Claims Can Continue to Be Pursued Under "Implied False Certification Theory"
The Supreme Court recently issued a decision in Universal Health Services v. United States ex rel. Escobar, and construction contractors should take note in order to better understand the broad reach of liability and hefty penalties under the False Claims Act (FCA).
The decision was a win for the government in that it allowed FCA claims brought on what is known as the "implied false certification theory" to continue. For contractors, this means that a court can treat the act of submitting a payment application as the contractor's certification that it has complied fully with all laws, regulations and contract terms. If violations do exist and the contractor has not disclosed them, this is interpreted as a misrepresentation. Importantly though, the violations must be material, or of sufficient importance to the contract. As can be expected, what is considered "material" in any given case is the subject of many court battles. The Supreme Court's new test requires a look at the essence of the contract itself to determine materiality, and not just a glance at whether the requirement violated was an express condition of payment, as was argued by the government.

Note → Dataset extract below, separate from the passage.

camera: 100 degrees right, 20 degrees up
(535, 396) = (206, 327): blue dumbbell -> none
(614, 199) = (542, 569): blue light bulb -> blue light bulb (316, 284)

For those unfamiliar with it, the federal FCA dates back to the Civil War era, and allows the government to recover treble damages against contractors that knowingly present false or fraudulent claims for payment on government contracts. The FCA also is interesting because it authorizes private individuals (referred to as relators) to assist in its enforcement. Should the government not be aware of a potential FCA violation, the relator may file suit, and is rewarded with a share of the proceeds if false claims are discovered. Several states have also developed their own false claims statutes, many of which are modeled after the federal FCA, so developments at the national level are far-reaching, even outside the world of federal procurement.

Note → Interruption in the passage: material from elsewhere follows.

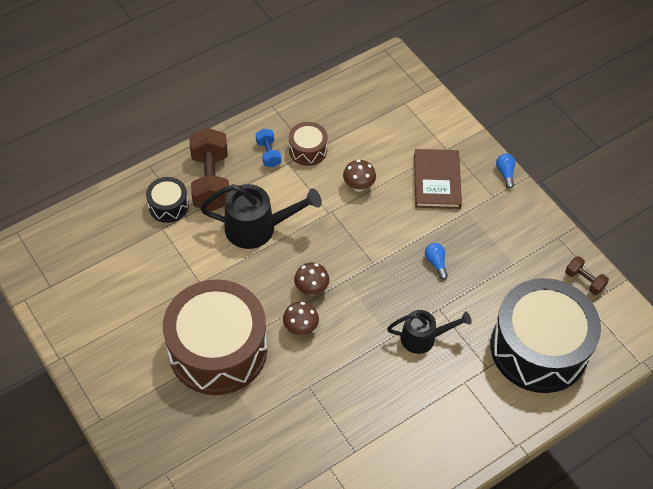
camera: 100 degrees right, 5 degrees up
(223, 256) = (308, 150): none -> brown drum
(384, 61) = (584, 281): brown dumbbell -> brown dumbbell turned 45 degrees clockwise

While the facts of the Universal Health case involved health service providers, the FCA applies to all industries. As construction contractors who have worked on government contracts at any level are well aware, the regulations involved are long and dense. Contractors need to be especially wary of noncompliance with material terms, lest they discover that implicit in their requests for payment are misrepresentations of compliance. It remains to be seen what types of violations courts will find material under the new test, but in the construction realm the possibilities range from the obvious – overcharging for hours, sub-standard materials, or falsification of minority status, to the more concerning, such as compliance with all Davis Bacon Act or Occupational Safety and Health Administration requirements. In sum, compliance with regulations and material contract terms has become even more important, and contractors best be mindful of the FCA and the full implications when they submit payment applications on government projects.